É possível ganhar músculos sem fazer musculação?

· 11 de setembro de 2018
Não precisamos ir à academia ou utilizar equipamentos especiais para conseguir perder peso, eliminar gordura, preservar, tonificar e ganhar músculos. Fazendo exercícios com o nosso próprio peso podemos desenvolver massa muscular em todas as áreas do corpo.

A resposta é sim, é possível ganhar músculos sem levantar peso. Existe uma grande variedade de exercícios que utilizam o peso pessoal como resistência e permitem o desenvolvimento de massa muscular.

Esses exercícios também evitam o risco de sofrer lesões graves nos músculos e doenças crônicas, como a tendinite nas articulações.

Top 5 de exercícios de peso corporal

Estes exercícios proporcionam a possibilidade de avançar gradativamente, de acordo com o nível de experiência e a constituição física pessoal.

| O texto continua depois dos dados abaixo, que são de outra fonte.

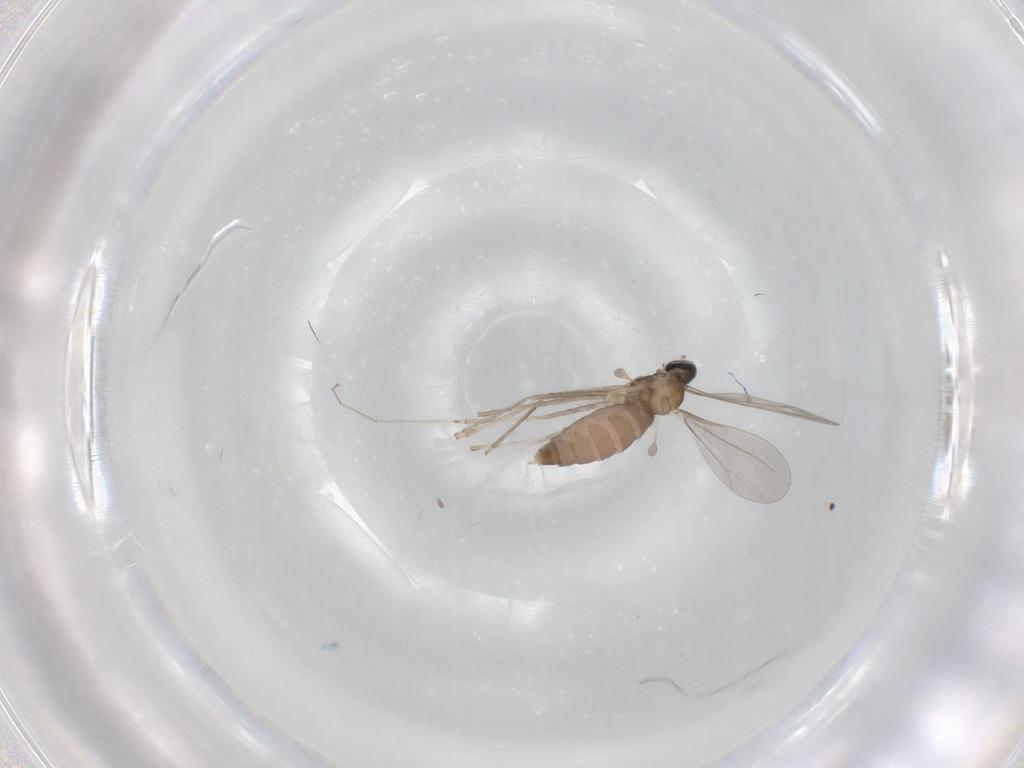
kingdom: Animalia
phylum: Arthropoda
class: Insecta
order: Diptera
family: Cecidomyiidae
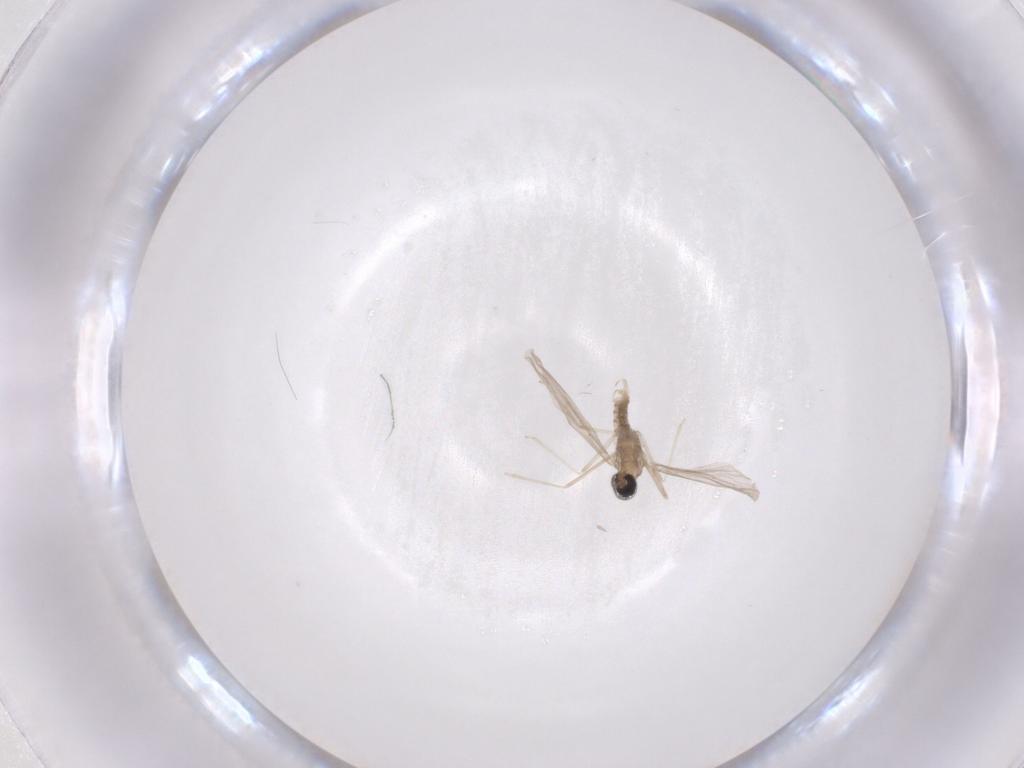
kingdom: Animalia
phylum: Arthropoda
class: Insecta
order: Diptera
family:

Realizar tipos de flexões variados

As flexões aumentam o tamanho e a força muscular no peito, ombros e tríceps. Podemos começar com flexões regulares e realizar a transição para flexões com elevação de pés; devemos manter as mãos juntas para trabalhar os músculos do tríceps e dos ombros.

Como é mais difícil realizar o exercício assim, podemos começar com os braços separados, abertos na lateral do corpo.

Mulher fazendo flexões

A posição da prancha

O exercício da prancha, como é comumente conhecido, é um dos mais eficazes para ganhar músculos e tonificá-los. Trata-se de elevar o próprio peso corporal, utilizando como apoio as pontas dos pés e as palmas das mãos; as costas devem estar sempre alinhadas e retas, na direção horizontal.

Outra variação é apoiar-se nas pontas dos pés e dos antebraços, colocando-se em uma posição de inclinação. Este exercício trabalham ombros e braços, os músculos do peito e da área abdominal.

De fato, esta é uma posição bastante completa e fácil de executar; é um bom exemplo do que significa ganhar músculos sem levantar muito peso. O recomendável é começar com três séries por dia de 10 repetições e, à medida que se ganha força muscular, podemos aumentar as séries e o número de repetições.

Agachamentos

agachamento é recomendado para trabalhar a parte inferior do corpo, por envolver a maior parte dos músculos das pernas. O hábito de utilizar as variações de agachamentos com o peso corporal constrói e define os quadríceps, glúteos e isquiotibiais.

Mulher fazendo agachamento com elástico

Devemos sempre evoluir na prática dos agachamentos; quando já pudermos realizar 25 agachamentos contínuos, podemos tentar realizá-los com só um pé apoiado no chão.

Exercícios de tríceps no banco

O único complemento extra que precisaremos para este treino é uma cadeira. Devemos nos colocar na frente da cadeira em posição sentada e esticar as pernas ao máximo e apoiamos os calcanhares no chão. Devemos em seguir abaixar com mas mãos apoiadas na cadeira. Entenda melhor aqui.

Desta maneira, flexionamos toda a musculatura: bíceps e tríceps. Certifique-se de que o assento da cadeira esteja na altura do meio das costas. Depois voltamos a nos levantar apoiados nos braços.

Os glúteos nunca devem tocar o chão, as costas devem estar completamente retas. Devemos começar com três séries de 10 repetições e ir aumentando proporcionalmente à medida que ganhamos mais força muscular.

Extensões básicas de costas para fortalecer a parte inferior das costas

O exercício básico utilizando seu próprio peso corporal desenvolverá músculos no abdômen e na região lombar. Quando atingirmos 15 repetições consecutivas, podemos avançar e trabalhar os glúteos.

O que devemos comer para ganhar músculos sem levantar peso?

Quando pensamos em ganhar músculos sem levantar muito peso e optamos por treinos baseados em nosso peso corporal, não podemos esquecer o papel central da alimentação.

Como vimos, entre os treinos mais utilizados para ganhar músculo sem esforço excessivo estão: o agachamento, as flexões e o exercício da prancha.

Nosso corpo precisa de muitas calorias e nutrientes para nutrir a massa muscular em crescimento; a dieta deverá se ajustar a essas novas necessidades e conter todos os alimentos que o corpo precisa para funcionar e ter um ótimo desempenho.

Salmão, frango, ovos e bife em uma tábua de madeira

Devemos ingerir quantidades suficientes de proteínas, que ajudam a construir os músculos (carnes, peixes, frango, ovos e laticínios). A dieta também deve incluir carboidratos, garantindo ao organismo energia durante o exercício. As gorduras saudáveis ​​contribuem com 20% das calorias necessárias.

Um regime de atividade física baseado no peso corporal deve respeitar nosso contexto físico e nosso potencial. Não esqueça de incluir uma dieta saudável e equilibrada na sua rotina.